>> BEGIN
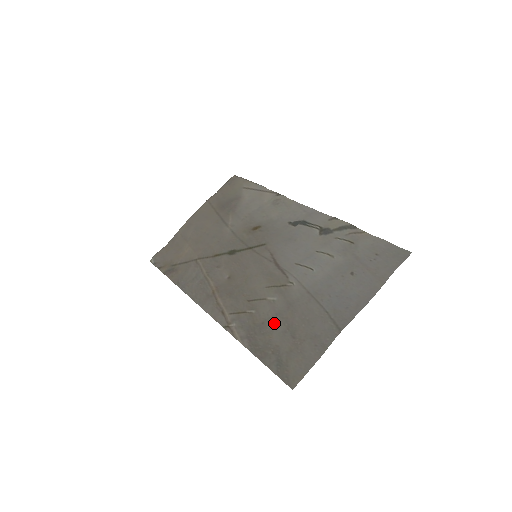
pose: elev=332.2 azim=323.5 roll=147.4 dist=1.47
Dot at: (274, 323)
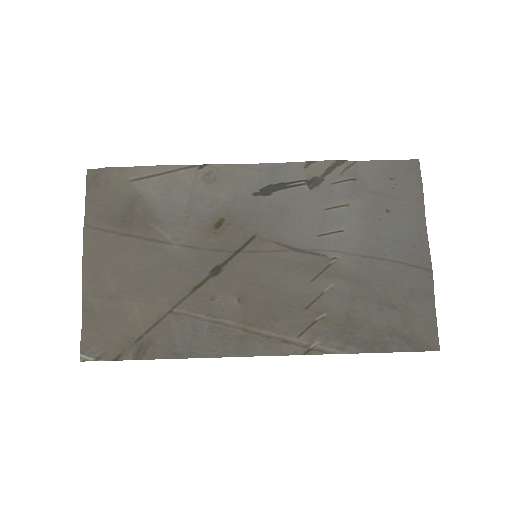
Dot at: (360, 309)
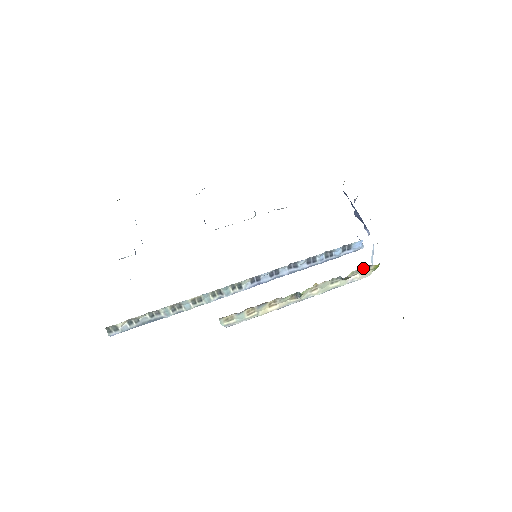
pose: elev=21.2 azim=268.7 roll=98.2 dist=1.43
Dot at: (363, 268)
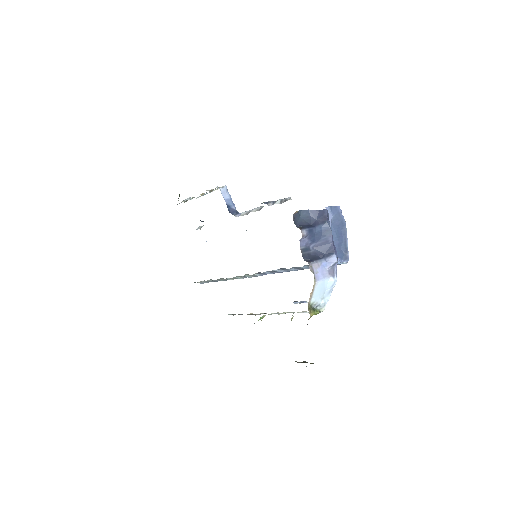
Dot at: occluded
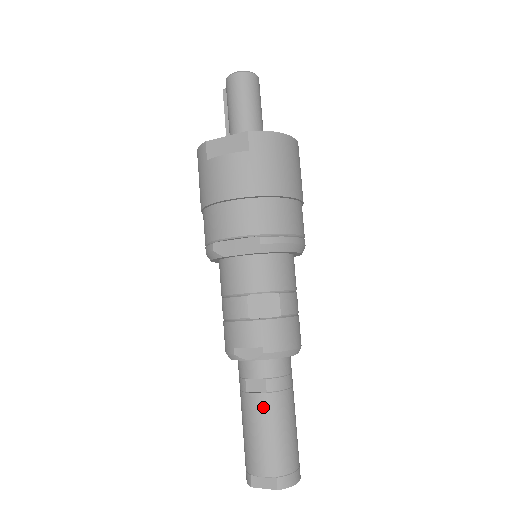
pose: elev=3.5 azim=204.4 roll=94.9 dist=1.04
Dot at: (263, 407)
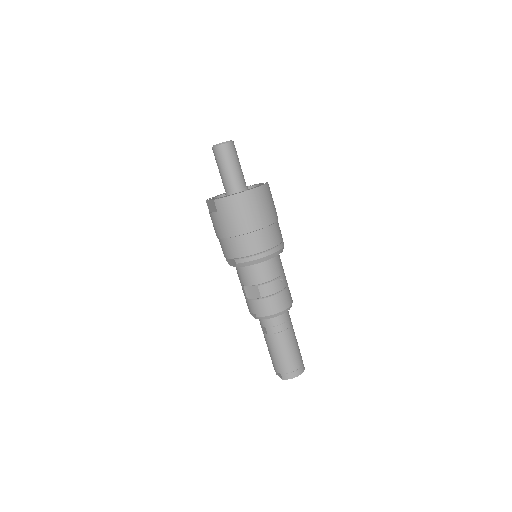
Dot at: (268, 340)
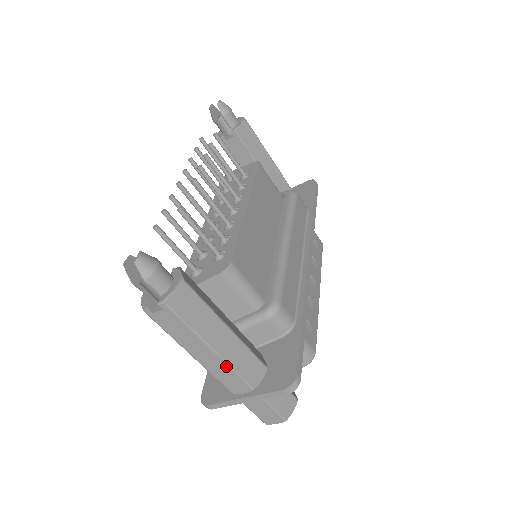
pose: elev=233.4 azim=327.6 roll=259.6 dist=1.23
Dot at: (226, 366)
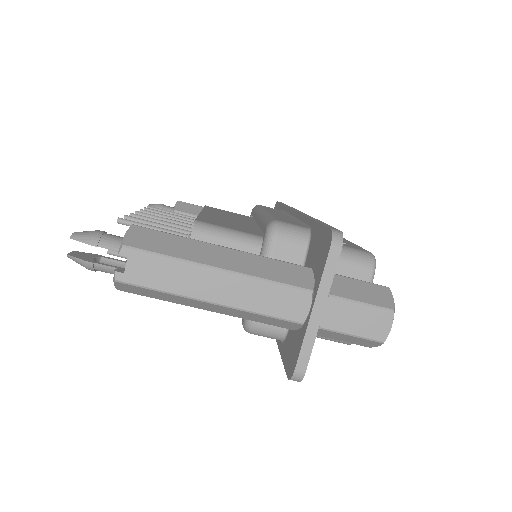
Dot at: (252, 281)
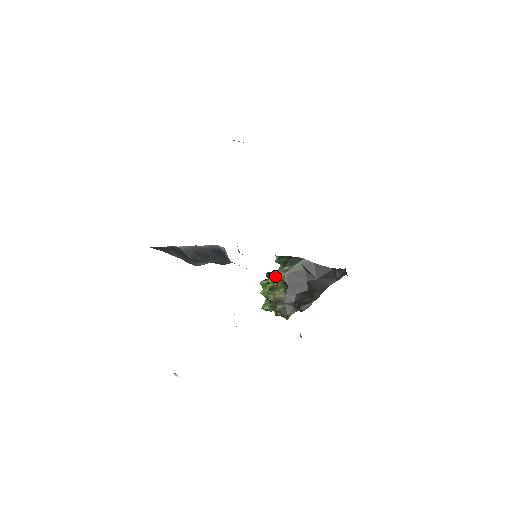
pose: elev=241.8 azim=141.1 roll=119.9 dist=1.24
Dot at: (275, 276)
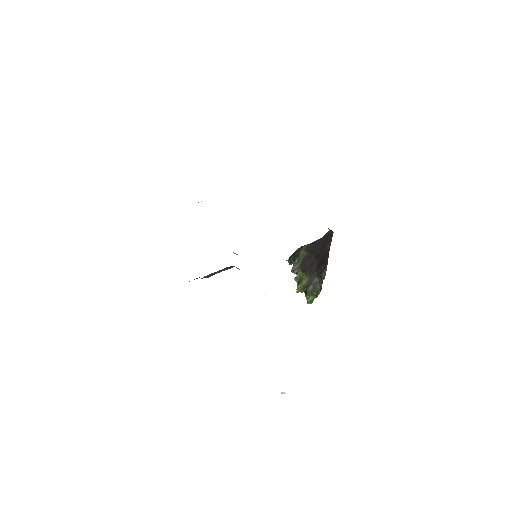
Dot at: (293, 271)
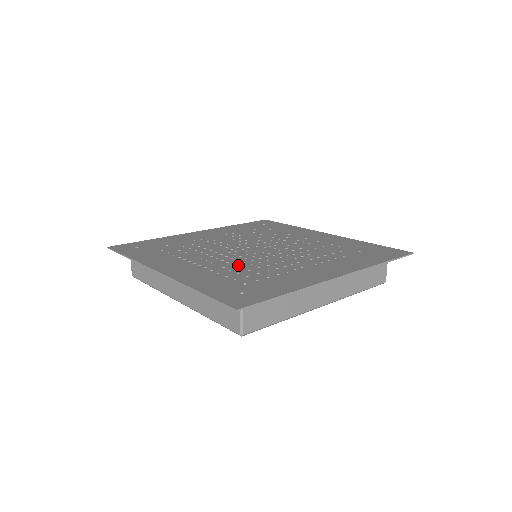
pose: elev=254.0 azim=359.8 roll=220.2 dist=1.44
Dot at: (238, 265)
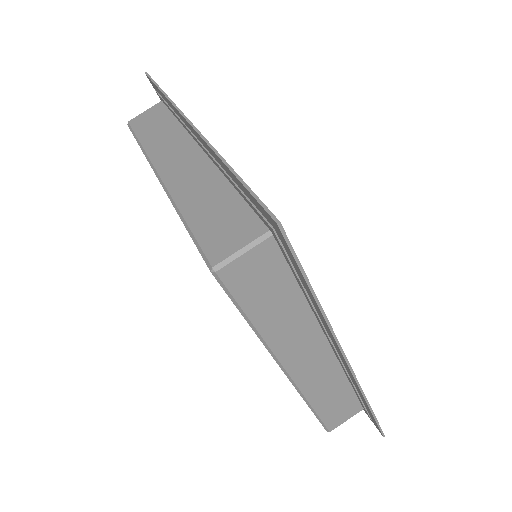
Dot at: occluded
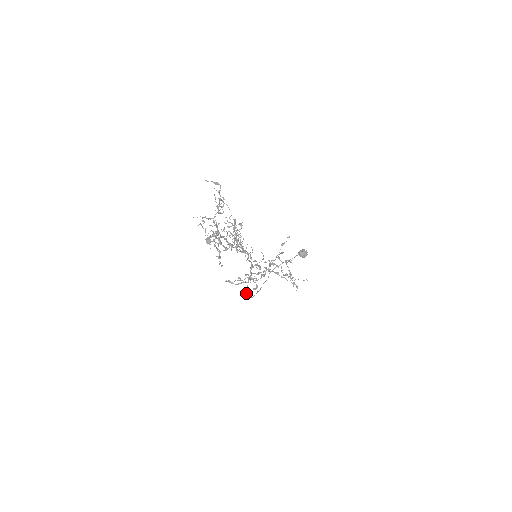
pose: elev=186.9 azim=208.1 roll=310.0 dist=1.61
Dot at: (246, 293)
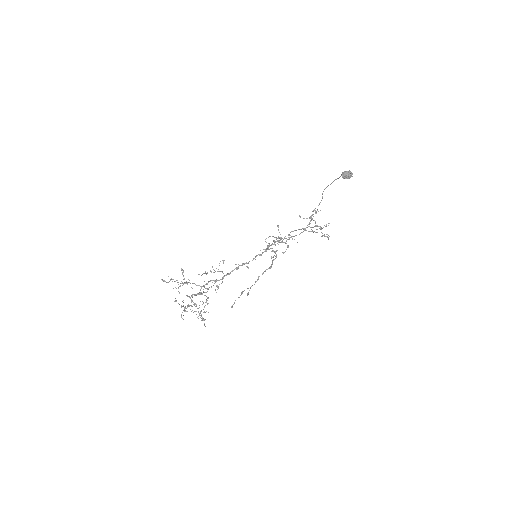
Dot at: occluded
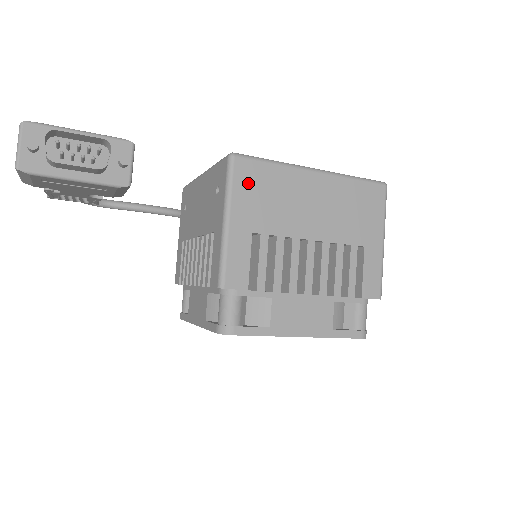
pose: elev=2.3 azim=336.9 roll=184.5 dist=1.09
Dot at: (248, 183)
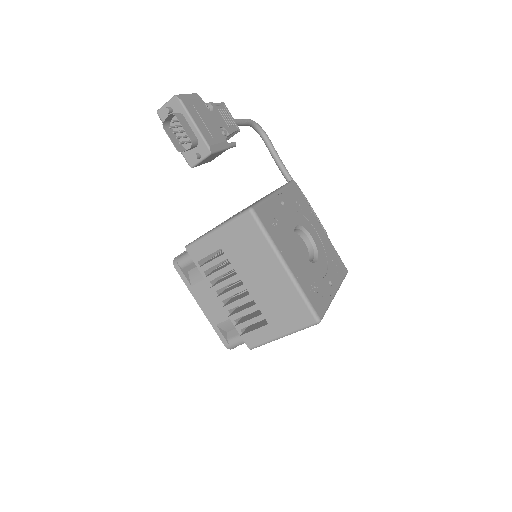
Dot at: (243, 229)
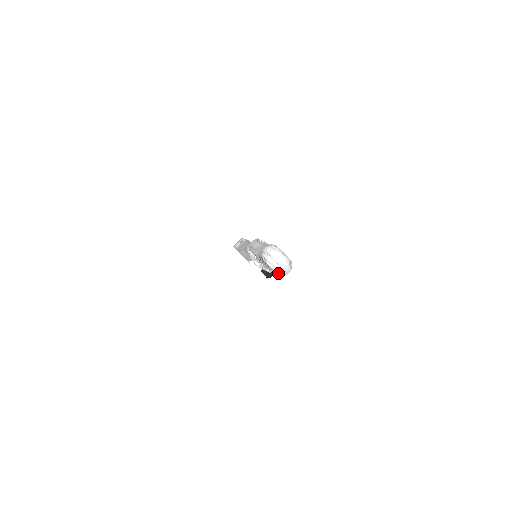
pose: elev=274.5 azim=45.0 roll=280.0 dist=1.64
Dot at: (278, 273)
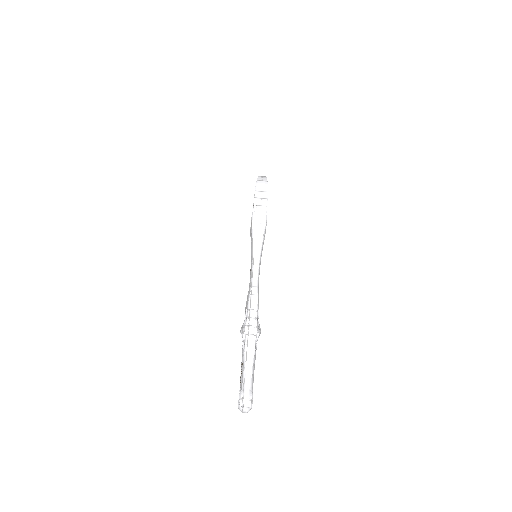
Dot at: occluded
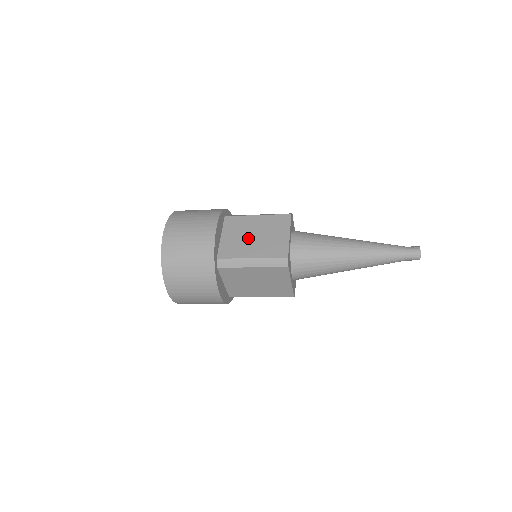
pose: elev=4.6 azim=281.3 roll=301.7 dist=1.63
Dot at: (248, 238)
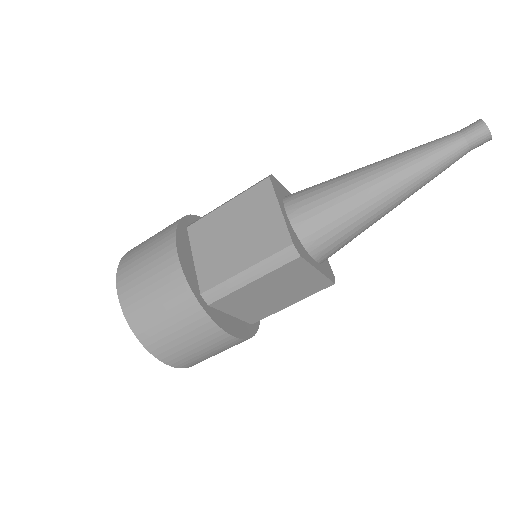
>> END
- THE REQUEST -
Transcribe every line of the data above verbatim, omitting the pictures.

- OUTPUT -
pose: elev=332.2 azim=323.5 roll=147.4 dist=1.47
Dot at: (274, 323)
Dot at: (360, 309)
pose: elev=21.2 azim=268.7 roll=98.2 dist=1.43
Dot at: (363, 268)
Dot at: occluded
pose: elev=3.5 azim=204.4 roll=94.9 dist=1.04
Dot at: (263, 407)
Dot at: (268, 340)
pose: elev=233.4 azim=327.6 roll=259.6 dist=1.23
Dot at: (226, 366)
Dot at: (252, 281)
pose: elev=241.8 azim=141.1 roll=119.9 dist=1.24
Dot at: (275, 276)
Dot at: (293, 271)
pose: elev=254.0 azim=359.8 roll=220.2 dist=1.44
Dot at: (238, 265)
Dot at: occluded
pose: elev=186.9 azim=208.1 roll=310.0 dist=1.61
Dot at: (246, 293)
Dot at: occluded
pose: elev=2.3 azim=336.9 roll=184.5 dist=1.09
Dot at: (248, 183)
Dot at: (243, 229)
pose: elev=274.5 azim=45.0 roll=280.0 dist=1.64
Dot at: (278, 273)
Dot at: occluded
pose: elev=4.6 azim=281.3 roll=301.7 dist=1.63
Dot at: (248, 238)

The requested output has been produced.